How about that Roger Federer at the Australian Open? Thirty-six years old and still standing, still winning, still weeping after he’s done winning. And no whining when he’s not winning. Tennis continues to be the closest thing we have to a gladiator sport, two armed (with rackets) combatants in the ring. Mano a mano, hand to hand. Since none of my cable channels run the big tournaments I have to go up to the tennis courts at Forsyth Park to get my fix. Ringside seats, free admittance. There’s some lean and mean and young players there. And no commercials.
How about these women? I did not make it to this year’s march (it was a perfect day to plant sugar snaps, one of those must-get-my-hands-in-the-dirt days) but who could miss the post-march signs, the art, the fervor, the energy? One million people marched. “Resistance is not futile,” one sign read and, “A woman’s place is in your face.” I like that one. Something is going on here. It’s not the first time we’ve heard from women but in this latest version I’d say the movement has legs. If we don’t have a female president we do have lots of women running for office, speaking their minds, being heard. If we don’t have a truth and reconciliation commission, as they have in South Africa, we are starting to have our own form of truth and reconciliation.
It’s about time. Did I think twice in the mid-60’s when my high school principal told me not to wear pants when I showed up for my first job as a high school English teacher? No. I did what I was told (for a year).
Did we think it odd that women were kept from broadcasting positions because their voices were thin or their intellect lacked gravitas? No. Most of the time these broadcasters – men, women alike – are just reading the news anyway. Trust me, it was a big deal back then when women sat behind the reporting desk, when women did the reporting.
Would I refuse a man’s offer to change my tire? Heck no. But I do know how to use jumper cables to start my car. Red is positive, black is negative. And I do have a good mechanic.
And we do have a great, new word at our disposal: mansplaining.
Would that we had this word, this awareness years ago to deal with all the one-sided “conversations” we’ve had with men, waiting for them to get to the point. But no. We just stood there mute or hushed or talked over while they offered those loud and long explanations guised in that “I know best” attitude. We just stood there and endured the hectoring, the swagger, the bluster, the interruptions, all the while thinking, “Boring! When can I get out of here?”
The other night at a concert a man behind us was speaking LOUDLY and OFTEN with no awareness of how his voice was carrying. “Mansplaining,” I whispered to a friend next to me. Would that I could have told him.
The good news is women seem to be waking up from a long, long slumber. So far, 325 non-incumbent women are running for the United States House compared to 167 two years ago with 38 running for positions in the Senate compared to 16 in 2016. This is just the beginning.

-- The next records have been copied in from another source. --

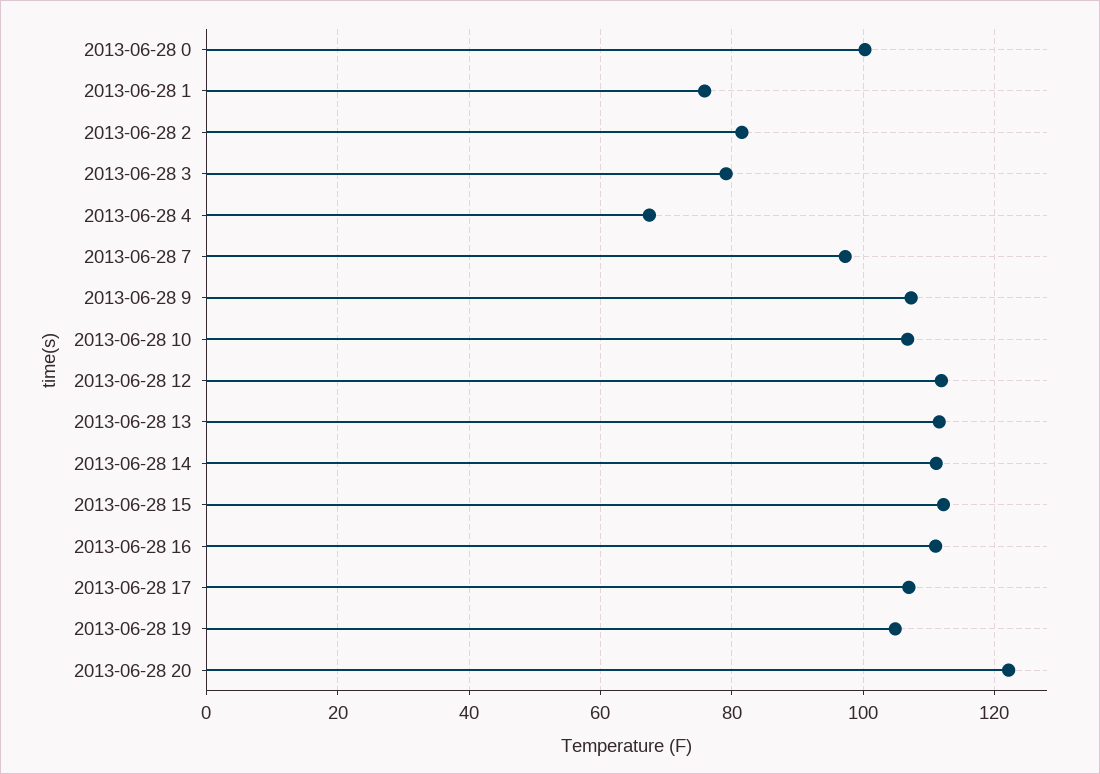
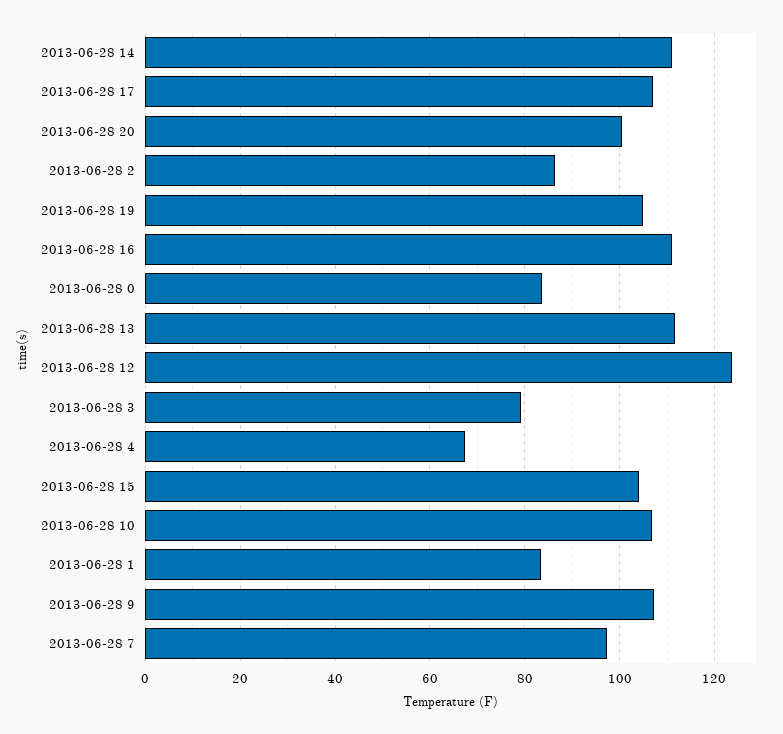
2013-06-28 0: 100 -> 84
2013-06-28 1: 76 -> 84
2013-06-28 2: 82 -> 86
2013-06-28 12: 112 -> 124
2013-06-28 15: 112 -> 104
2013-06-28 20: 122 -> 100

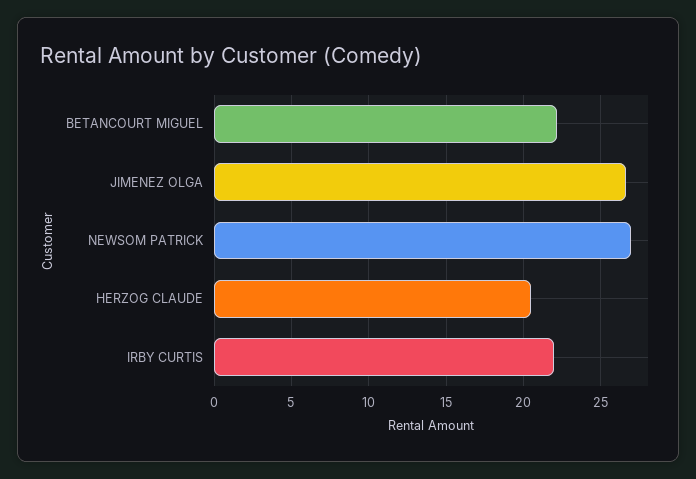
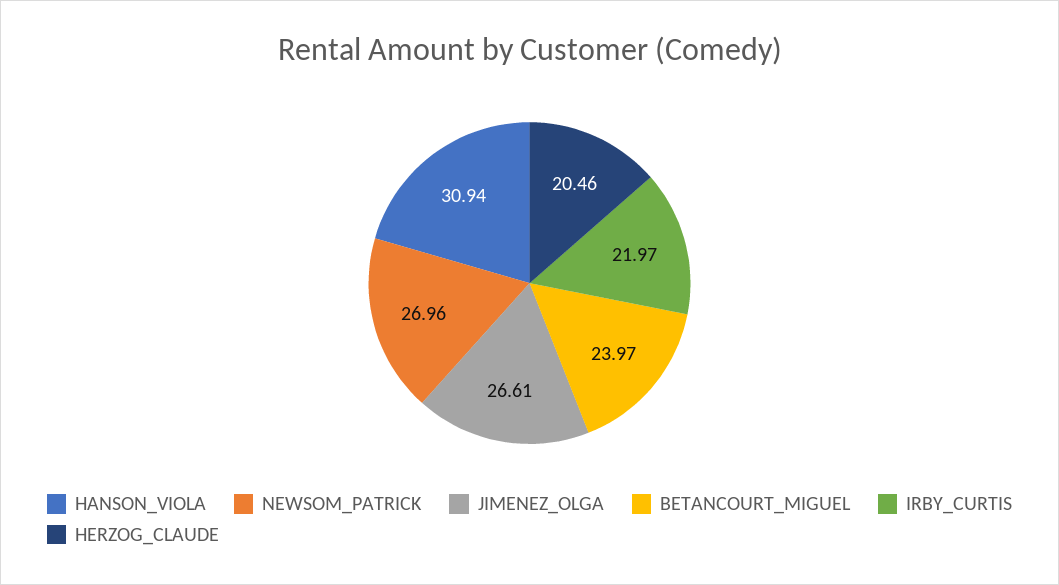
BETANCOURT MIGUEL: 22 -> 23.97
HANSON_VIOLA: none -> 30.94

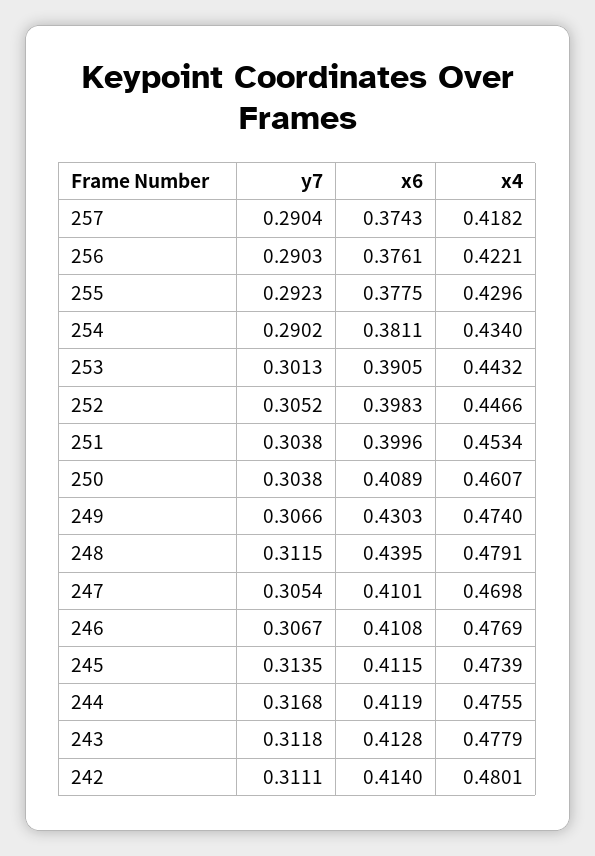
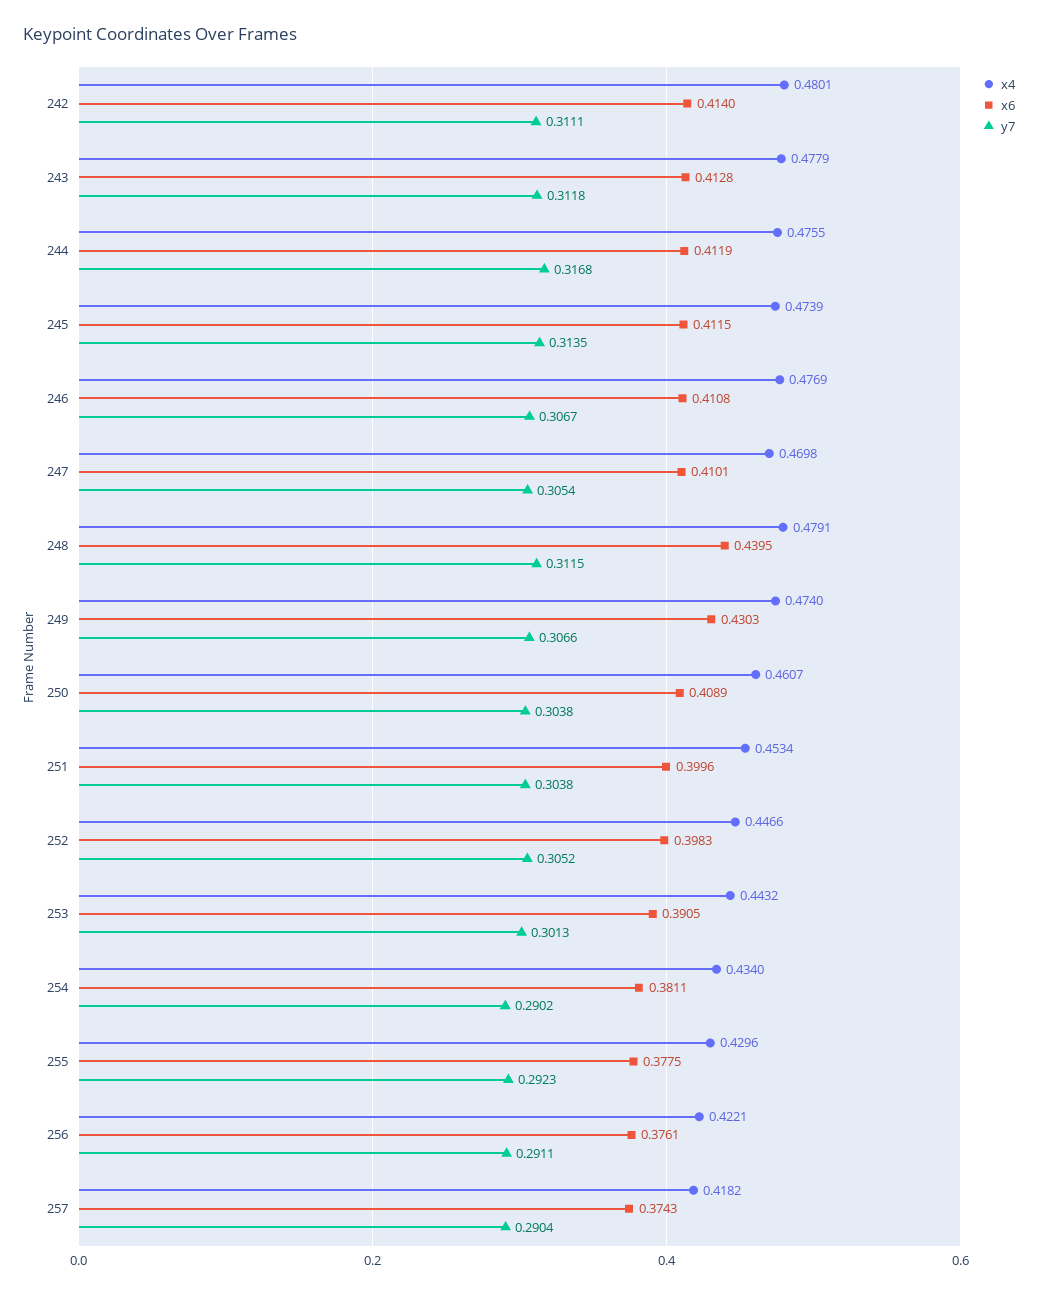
y7, 256: 0.2903 -> 0.2911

There’s plenty of room for women to rise in the ranks of leadership. But it’s good to remember none of it is new. Women have been making their voices heard for a long time.

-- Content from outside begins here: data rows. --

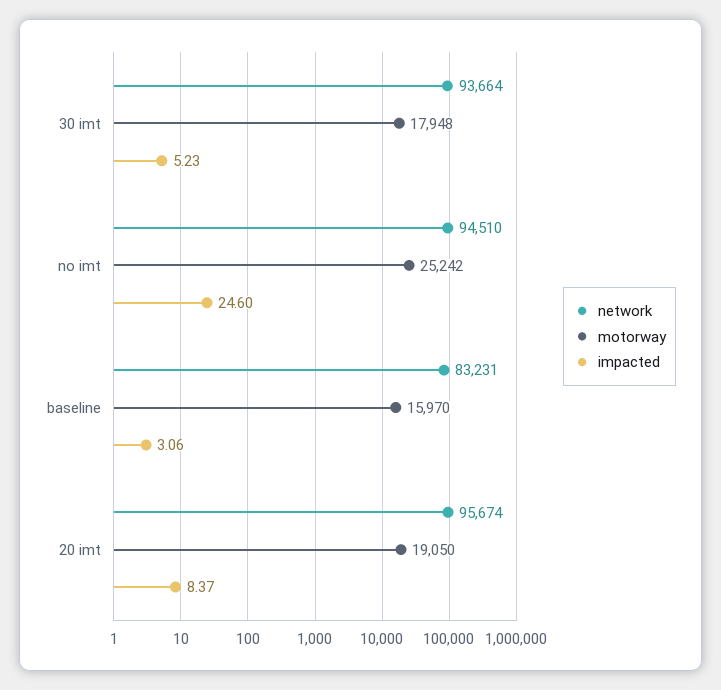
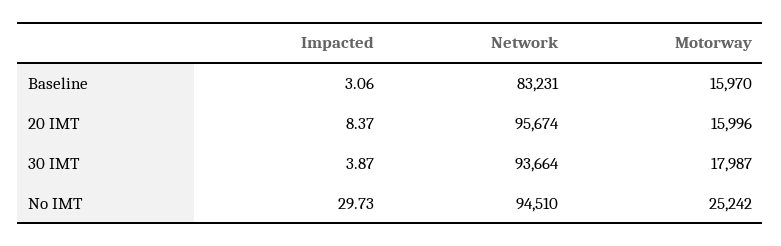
motorway, 30 imt: 17948 -> 17987
impacted, 30 imt: 5.23 -> 3.87
impacted, no imt: 24.6 -> 29.73
motorway, 20 imt: 19050 -> 15996

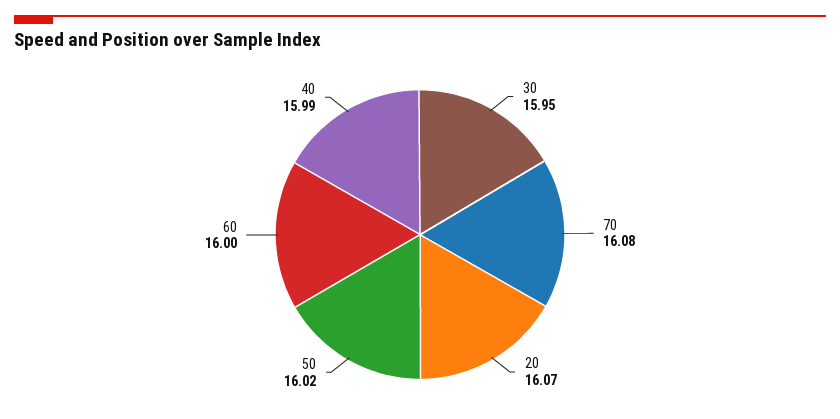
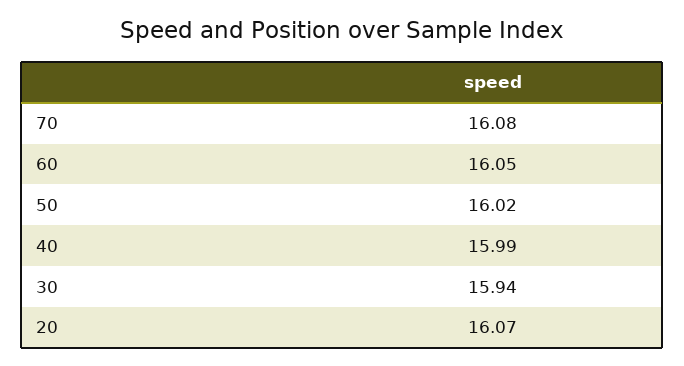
30: 15.95 -> 15.94
60: 16 -> 16.05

Witness Golda Meir, Israel’s first female prime minister, who had to endure plenty of mansplaining, I’m sure. She was born in Ukraine and, an early immigrant, grew up in Milwaukee. As a Jew, as a lifelong battler for the state of Israel, she liked to call herself an atheist who identified culturally with Judaism. There’s a bold description.

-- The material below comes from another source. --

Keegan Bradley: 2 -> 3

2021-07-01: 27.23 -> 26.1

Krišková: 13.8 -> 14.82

The other day I came across the following passage in a biography I’m reading about her (“Lioness,” by Francine Klagsbrun).
When asked how she rose so far in the ranks of leadership she answered, “I don’t know anything about leadership. I can only tell you that I was going to the theater one evening and I got on the elevator. Nobody in the elevator bothered to move. So, I pressed the button. That’s all I can say about leadership.”
The last I checked there are still plenty of buttons that need pressing.